Start of MATERIALS PROVIDED
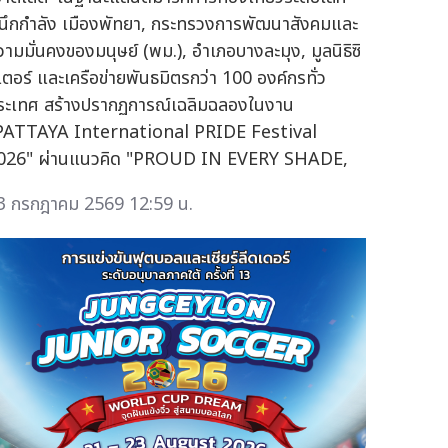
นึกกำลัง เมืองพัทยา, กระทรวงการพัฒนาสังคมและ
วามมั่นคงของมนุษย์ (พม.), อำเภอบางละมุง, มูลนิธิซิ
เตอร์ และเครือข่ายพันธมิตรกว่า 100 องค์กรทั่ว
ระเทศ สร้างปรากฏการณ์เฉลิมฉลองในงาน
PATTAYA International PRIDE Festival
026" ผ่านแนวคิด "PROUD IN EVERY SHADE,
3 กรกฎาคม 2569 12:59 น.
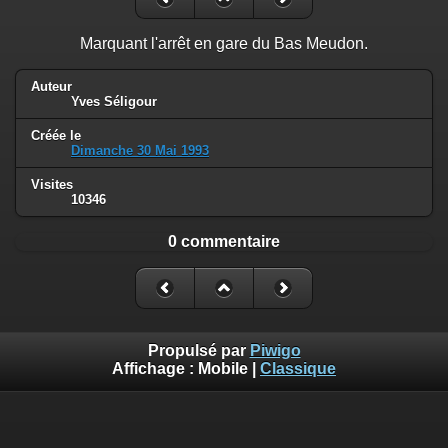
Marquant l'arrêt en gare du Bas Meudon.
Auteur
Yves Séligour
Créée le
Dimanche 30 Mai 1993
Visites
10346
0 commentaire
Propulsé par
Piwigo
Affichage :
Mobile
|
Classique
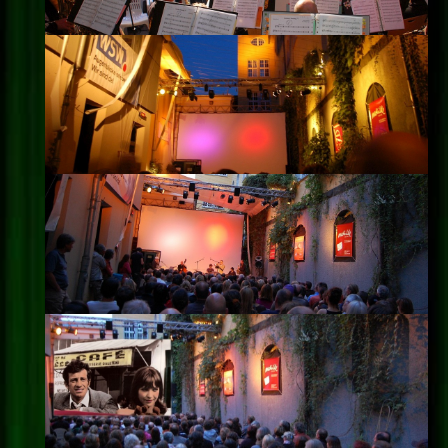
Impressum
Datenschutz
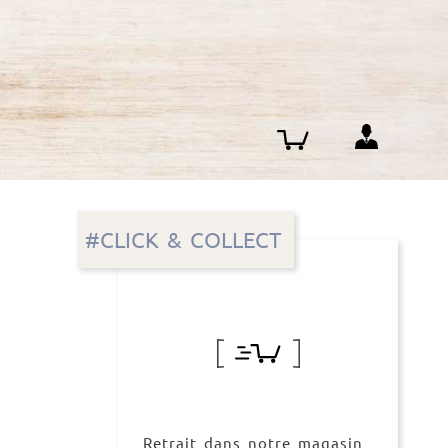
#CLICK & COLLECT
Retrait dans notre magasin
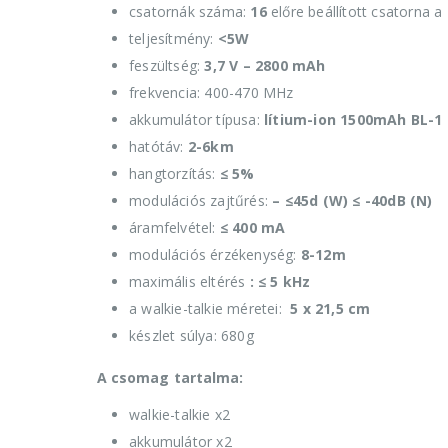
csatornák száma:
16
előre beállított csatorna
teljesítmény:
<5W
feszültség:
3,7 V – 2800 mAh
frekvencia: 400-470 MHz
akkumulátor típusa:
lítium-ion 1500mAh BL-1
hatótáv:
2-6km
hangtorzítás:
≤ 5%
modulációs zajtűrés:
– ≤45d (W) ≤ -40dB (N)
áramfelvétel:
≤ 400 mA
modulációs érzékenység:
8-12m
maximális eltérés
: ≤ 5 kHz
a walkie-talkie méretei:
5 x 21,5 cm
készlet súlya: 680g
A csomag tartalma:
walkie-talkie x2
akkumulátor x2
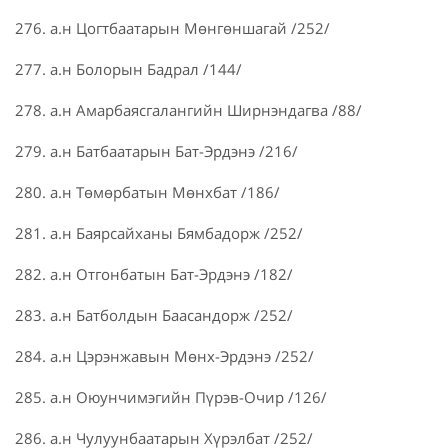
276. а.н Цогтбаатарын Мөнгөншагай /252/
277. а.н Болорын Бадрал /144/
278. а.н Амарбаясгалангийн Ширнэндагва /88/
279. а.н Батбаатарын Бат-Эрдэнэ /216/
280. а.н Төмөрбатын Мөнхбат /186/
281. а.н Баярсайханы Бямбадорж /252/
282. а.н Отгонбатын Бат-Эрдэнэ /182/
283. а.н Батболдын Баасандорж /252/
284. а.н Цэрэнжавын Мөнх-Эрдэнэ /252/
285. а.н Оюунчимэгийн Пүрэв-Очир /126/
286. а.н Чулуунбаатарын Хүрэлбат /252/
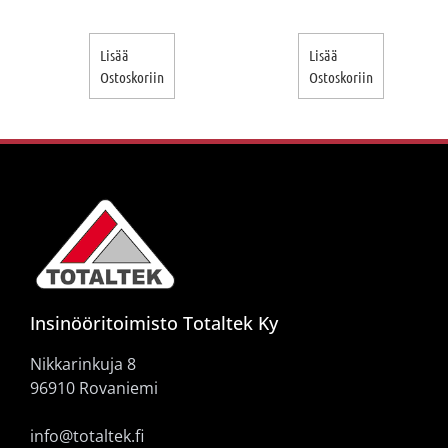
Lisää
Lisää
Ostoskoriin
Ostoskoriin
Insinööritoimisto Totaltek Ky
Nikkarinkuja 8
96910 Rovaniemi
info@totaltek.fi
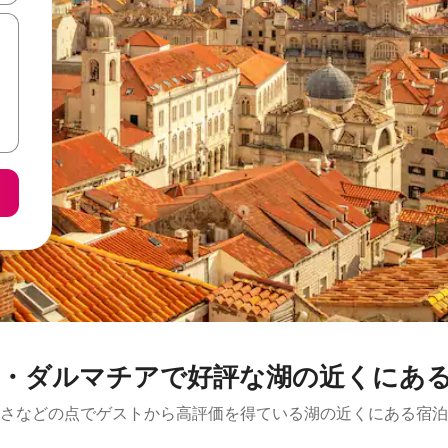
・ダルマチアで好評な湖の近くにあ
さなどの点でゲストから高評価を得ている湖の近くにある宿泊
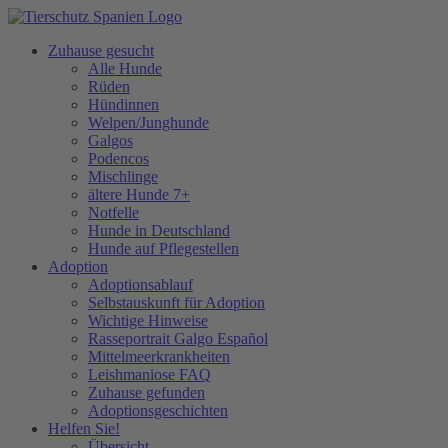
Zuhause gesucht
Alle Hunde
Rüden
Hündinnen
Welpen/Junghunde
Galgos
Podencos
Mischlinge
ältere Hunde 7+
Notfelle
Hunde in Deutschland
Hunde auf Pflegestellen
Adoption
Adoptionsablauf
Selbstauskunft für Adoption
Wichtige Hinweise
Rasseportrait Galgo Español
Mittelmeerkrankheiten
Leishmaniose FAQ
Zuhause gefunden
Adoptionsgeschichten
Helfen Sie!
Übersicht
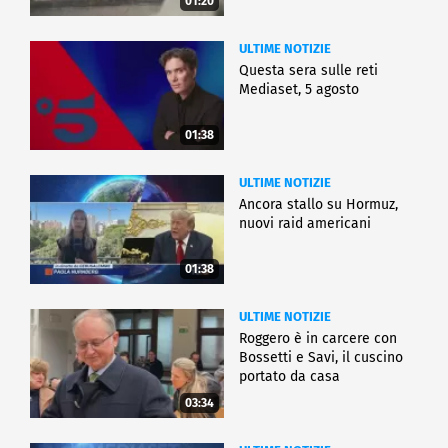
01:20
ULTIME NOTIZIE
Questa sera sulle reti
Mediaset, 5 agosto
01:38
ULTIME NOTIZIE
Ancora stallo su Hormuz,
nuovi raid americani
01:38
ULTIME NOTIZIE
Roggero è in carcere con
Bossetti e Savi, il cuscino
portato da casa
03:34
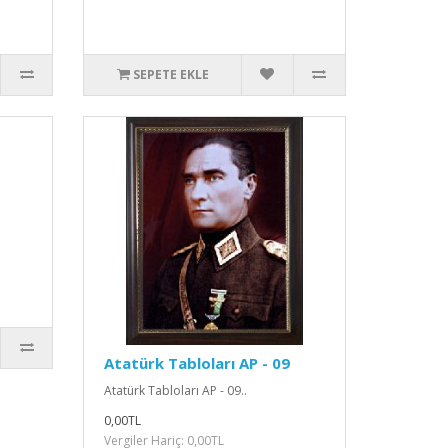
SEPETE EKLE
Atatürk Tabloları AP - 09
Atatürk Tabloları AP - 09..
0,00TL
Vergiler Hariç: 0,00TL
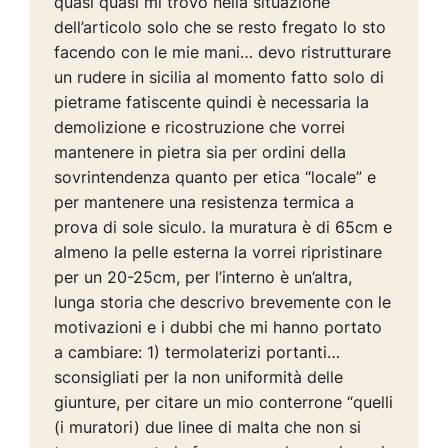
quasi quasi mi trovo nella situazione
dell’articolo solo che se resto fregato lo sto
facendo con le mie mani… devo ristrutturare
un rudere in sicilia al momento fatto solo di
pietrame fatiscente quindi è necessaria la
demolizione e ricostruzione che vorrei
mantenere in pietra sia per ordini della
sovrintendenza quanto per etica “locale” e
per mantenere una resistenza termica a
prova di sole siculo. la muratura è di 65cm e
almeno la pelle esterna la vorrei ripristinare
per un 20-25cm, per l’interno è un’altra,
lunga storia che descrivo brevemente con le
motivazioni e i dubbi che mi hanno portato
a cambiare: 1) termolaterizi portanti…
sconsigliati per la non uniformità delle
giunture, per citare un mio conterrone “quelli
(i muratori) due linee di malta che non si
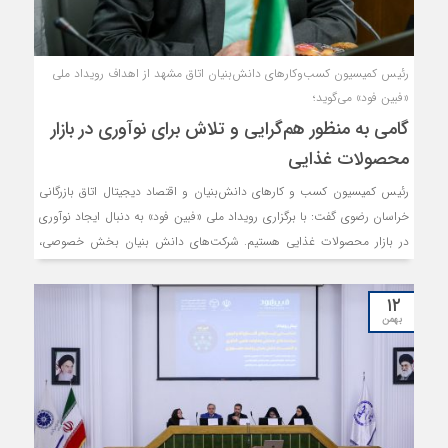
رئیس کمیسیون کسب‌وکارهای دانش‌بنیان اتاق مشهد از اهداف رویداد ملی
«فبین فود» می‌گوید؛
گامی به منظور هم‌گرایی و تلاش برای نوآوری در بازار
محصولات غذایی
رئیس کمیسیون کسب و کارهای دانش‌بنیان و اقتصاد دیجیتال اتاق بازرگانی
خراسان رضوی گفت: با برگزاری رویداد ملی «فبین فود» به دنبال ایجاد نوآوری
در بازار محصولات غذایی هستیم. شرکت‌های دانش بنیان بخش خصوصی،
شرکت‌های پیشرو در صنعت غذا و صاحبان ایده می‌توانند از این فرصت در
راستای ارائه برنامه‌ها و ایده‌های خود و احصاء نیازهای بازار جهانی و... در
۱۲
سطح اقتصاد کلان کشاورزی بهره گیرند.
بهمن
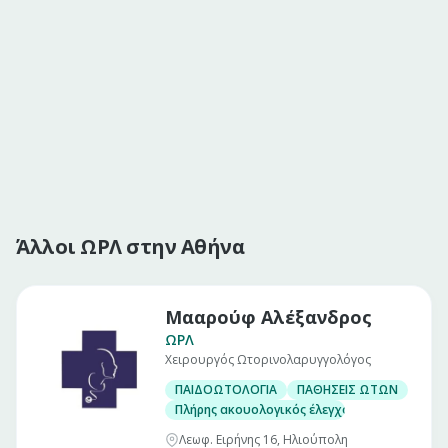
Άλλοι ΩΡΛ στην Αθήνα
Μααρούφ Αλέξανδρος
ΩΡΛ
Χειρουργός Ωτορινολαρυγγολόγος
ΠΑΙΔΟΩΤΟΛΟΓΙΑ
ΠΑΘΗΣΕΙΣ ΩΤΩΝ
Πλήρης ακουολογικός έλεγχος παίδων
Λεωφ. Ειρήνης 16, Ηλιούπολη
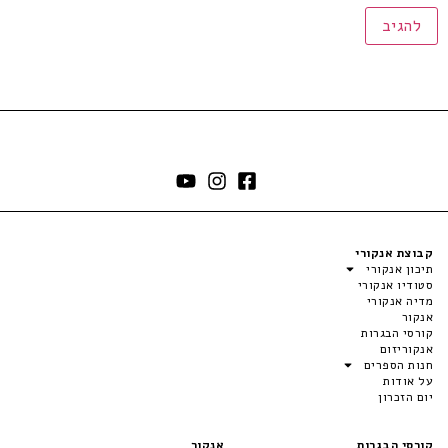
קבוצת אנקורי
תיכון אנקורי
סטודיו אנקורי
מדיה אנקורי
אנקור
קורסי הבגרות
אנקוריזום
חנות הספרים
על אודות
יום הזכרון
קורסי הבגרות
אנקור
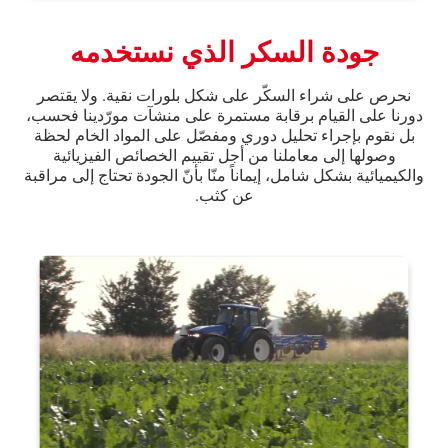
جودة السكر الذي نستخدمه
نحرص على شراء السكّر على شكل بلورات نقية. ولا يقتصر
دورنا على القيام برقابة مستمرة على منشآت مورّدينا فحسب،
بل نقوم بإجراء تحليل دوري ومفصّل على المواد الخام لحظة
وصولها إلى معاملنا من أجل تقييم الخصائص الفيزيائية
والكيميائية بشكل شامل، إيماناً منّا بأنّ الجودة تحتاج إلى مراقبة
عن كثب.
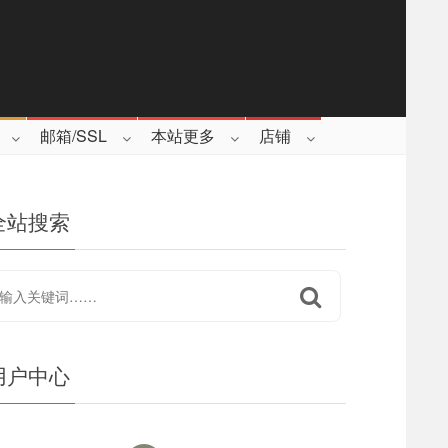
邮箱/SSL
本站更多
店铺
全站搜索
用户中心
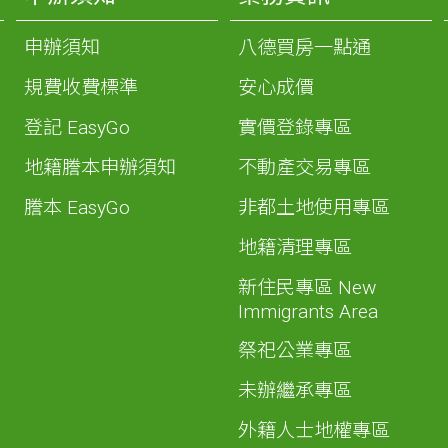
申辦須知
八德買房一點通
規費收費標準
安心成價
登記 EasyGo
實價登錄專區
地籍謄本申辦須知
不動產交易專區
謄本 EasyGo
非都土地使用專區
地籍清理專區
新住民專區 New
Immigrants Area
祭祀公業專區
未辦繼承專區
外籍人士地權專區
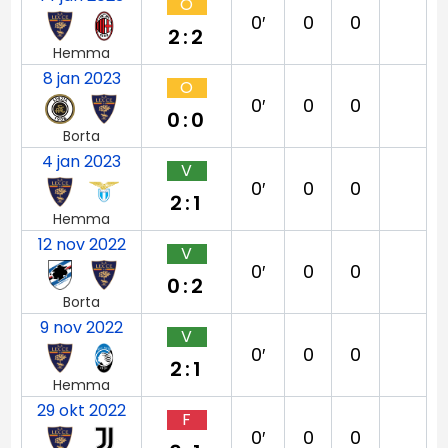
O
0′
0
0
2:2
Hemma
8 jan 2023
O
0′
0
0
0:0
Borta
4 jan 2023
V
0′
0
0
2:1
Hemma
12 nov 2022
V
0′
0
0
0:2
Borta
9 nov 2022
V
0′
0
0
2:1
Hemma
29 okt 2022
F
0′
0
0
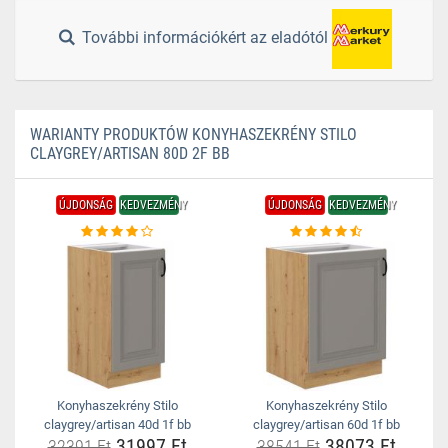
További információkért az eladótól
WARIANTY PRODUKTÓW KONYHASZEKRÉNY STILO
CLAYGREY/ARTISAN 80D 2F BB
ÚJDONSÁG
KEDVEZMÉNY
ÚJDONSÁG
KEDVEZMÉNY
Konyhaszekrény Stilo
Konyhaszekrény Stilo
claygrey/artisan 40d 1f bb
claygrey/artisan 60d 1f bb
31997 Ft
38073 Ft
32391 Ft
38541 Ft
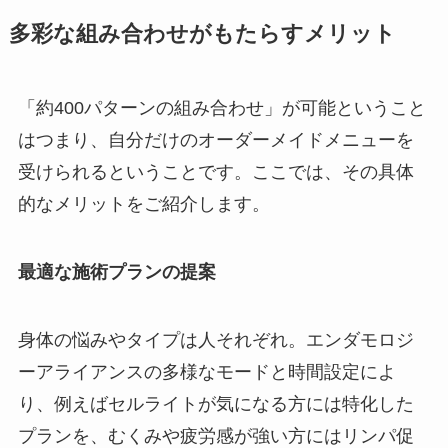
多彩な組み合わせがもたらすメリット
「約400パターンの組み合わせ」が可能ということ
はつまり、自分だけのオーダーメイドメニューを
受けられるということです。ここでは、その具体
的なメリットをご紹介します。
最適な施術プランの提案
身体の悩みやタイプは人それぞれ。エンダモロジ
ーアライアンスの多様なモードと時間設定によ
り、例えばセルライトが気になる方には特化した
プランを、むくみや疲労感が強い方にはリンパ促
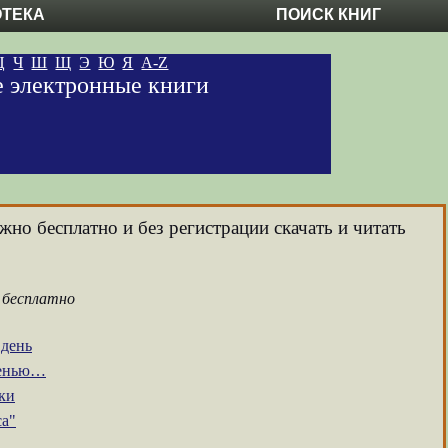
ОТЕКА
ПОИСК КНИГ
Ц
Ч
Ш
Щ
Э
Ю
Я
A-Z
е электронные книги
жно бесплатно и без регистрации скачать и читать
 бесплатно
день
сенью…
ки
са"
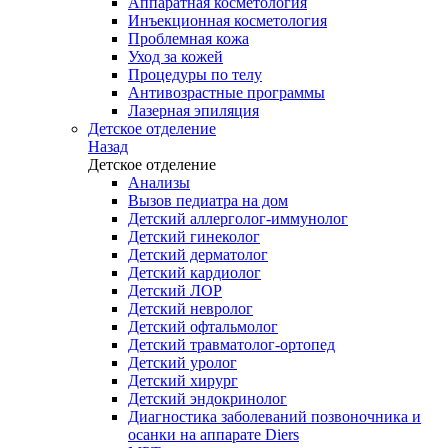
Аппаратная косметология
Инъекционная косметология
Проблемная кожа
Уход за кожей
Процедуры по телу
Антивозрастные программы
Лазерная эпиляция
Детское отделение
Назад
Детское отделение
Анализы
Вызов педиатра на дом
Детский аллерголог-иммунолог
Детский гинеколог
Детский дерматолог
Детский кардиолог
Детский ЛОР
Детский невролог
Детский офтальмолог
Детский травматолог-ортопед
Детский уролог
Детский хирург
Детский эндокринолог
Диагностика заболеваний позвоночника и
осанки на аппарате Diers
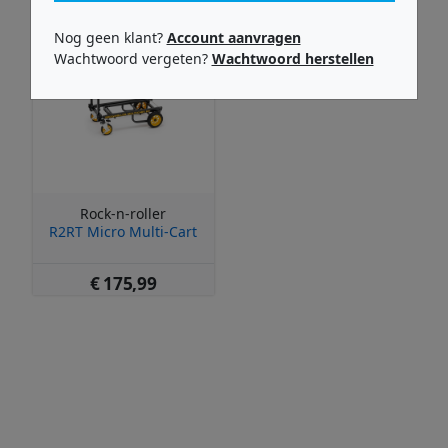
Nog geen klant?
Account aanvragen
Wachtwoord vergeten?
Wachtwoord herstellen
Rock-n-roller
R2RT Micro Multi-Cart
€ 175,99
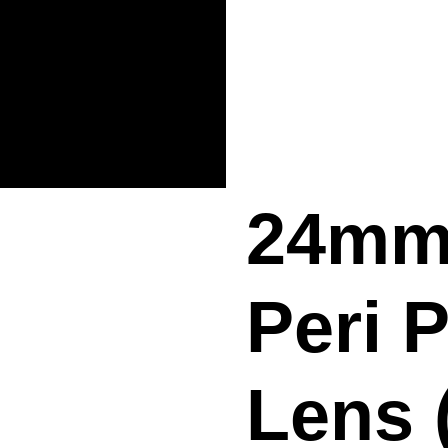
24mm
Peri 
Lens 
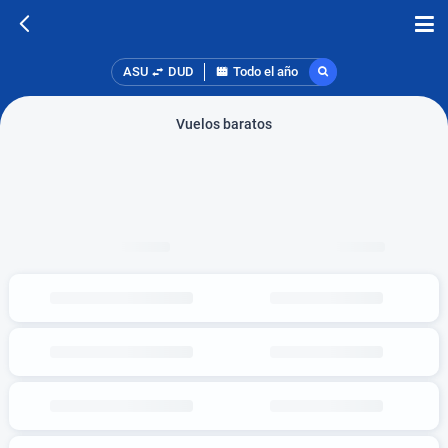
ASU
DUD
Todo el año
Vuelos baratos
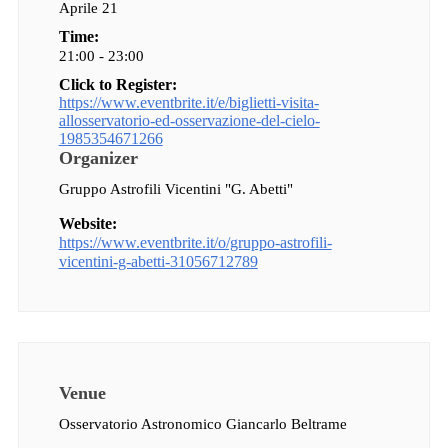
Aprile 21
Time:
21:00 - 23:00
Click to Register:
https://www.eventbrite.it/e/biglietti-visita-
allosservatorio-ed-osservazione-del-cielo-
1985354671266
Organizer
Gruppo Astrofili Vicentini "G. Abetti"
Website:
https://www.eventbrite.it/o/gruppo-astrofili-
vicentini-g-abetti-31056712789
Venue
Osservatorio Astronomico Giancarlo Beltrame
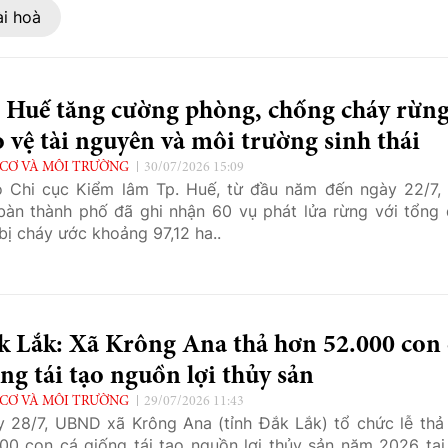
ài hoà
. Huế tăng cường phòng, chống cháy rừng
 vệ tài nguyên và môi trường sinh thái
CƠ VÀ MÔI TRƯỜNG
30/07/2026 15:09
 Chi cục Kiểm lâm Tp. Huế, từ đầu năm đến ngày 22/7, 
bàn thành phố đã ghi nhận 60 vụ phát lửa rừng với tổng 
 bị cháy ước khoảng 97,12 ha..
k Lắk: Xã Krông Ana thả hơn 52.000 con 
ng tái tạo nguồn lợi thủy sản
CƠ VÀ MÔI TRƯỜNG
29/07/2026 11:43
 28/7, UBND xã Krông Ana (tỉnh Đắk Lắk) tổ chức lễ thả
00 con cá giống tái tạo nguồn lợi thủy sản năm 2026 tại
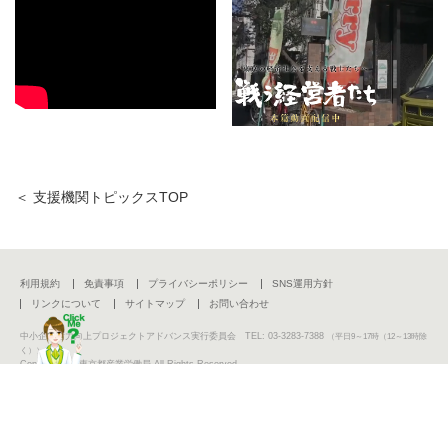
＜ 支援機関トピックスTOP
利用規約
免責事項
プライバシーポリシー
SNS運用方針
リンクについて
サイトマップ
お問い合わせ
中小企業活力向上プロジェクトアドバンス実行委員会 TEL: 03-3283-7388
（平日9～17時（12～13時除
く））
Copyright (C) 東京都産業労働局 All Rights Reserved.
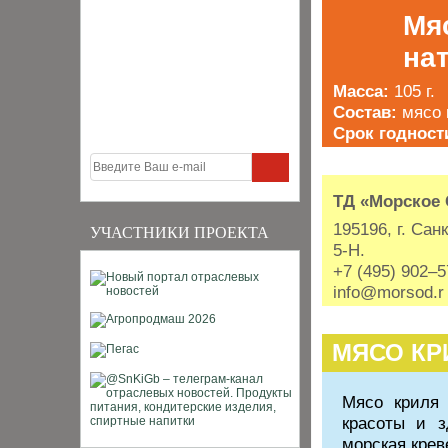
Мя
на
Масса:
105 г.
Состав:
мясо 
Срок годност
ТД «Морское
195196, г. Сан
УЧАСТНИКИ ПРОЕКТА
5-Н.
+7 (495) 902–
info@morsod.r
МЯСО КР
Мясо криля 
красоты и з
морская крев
End of MATERIALS PROVIDED
== ASSIGNED TASK ==
Show each line of the records above that contains the string "https".

== RESPONSE BELOW ==
https://www.eventbrite.it/e/biglietti-visita-
https://www.eventbrite.it/o/gruppo-astrofili-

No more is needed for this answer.